(Saved entries)
▽
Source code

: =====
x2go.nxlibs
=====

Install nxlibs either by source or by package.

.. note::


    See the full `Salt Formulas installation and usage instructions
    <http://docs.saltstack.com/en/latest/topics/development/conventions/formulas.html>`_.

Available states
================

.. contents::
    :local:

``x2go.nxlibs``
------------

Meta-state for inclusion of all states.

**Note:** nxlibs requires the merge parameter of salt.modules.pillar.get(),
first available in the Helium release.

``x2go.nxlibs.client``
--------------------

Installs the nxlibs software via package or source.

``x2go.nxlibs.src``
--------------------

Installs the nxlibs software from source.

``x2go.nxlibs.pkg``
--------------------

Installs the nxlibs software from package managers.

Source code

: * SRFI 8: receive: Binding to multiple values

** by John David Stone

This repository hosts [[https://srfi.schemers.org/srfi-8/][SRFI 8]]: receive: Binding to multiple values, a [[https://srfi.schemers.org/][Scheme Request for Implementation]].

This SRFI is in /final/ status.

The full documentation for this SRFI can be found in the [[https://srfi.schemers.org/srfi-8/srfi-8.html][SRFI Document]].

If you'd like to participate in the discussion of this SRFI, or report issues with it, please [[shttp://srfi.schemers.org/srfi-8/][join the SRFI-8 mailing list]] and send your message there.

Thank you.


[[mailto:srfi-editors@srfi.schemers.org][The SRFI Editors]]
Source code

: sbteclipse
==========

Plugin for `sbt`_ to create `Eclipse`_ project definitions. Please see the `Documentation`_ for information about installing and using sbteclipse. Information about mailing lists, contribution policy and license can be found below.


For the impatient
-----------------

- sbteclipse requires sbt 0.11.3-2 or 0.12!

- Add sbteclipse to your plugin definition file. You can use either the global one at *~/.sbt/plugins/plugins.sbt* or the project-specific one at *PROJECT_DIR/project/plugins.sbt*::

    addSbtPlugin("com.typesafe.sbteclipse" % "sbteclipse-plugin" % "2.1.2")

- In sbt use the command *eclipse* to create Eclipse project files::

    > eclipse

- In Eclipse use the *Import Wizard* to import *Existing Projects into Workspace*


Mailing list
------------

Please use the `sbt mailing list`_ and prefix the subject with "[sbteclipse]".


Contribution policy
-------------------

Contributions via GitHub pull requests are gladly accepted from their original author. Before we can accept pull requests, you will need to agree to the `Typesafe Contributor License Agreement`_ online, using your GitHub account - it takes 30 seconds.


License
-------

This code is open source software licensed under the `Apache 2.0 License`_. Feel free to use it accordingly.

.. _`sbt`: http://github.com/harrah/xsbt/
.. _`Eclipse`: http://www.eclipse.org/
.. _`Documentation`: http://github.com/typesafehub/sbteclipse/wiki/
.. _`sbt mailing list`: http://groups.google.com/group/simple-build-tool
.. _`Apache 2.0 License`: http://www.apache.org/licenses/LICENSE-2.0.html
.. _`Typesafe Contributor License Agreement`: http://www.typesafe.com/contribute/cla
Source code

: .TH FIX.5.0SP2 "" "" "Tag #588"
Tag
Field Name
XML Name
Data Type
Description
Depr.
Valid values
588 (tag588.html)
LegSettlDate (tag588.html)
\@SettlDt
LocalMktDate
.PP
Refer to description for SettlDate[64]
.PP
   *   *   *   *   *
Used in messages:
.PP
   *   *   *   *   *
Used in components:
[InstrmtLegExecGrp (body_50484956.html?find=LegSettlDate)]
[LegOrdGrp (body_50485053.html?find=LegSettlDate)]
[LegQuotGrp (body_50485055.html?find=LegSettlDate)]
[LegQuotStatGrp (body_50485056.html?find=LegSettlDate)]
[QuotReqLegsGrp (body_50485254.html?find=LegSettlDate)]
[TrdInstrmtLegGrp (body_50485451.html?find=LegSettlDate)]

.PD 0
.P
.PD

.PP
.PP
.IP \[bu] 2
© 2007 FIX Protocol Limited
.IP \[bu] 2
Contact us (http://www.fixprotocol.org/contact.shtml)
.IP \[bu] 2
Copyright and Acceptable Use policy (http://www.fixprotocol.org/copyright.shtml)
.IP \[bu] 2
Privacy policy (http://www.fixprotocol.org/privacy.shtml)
△
Directions: Scan the entries for lines holding the string "package", then copy every one of them.

Task response:
Install nxlibs either by source or by package.
Installs the nxlibs software via package or source.
Installs the nxlibs software from package managers.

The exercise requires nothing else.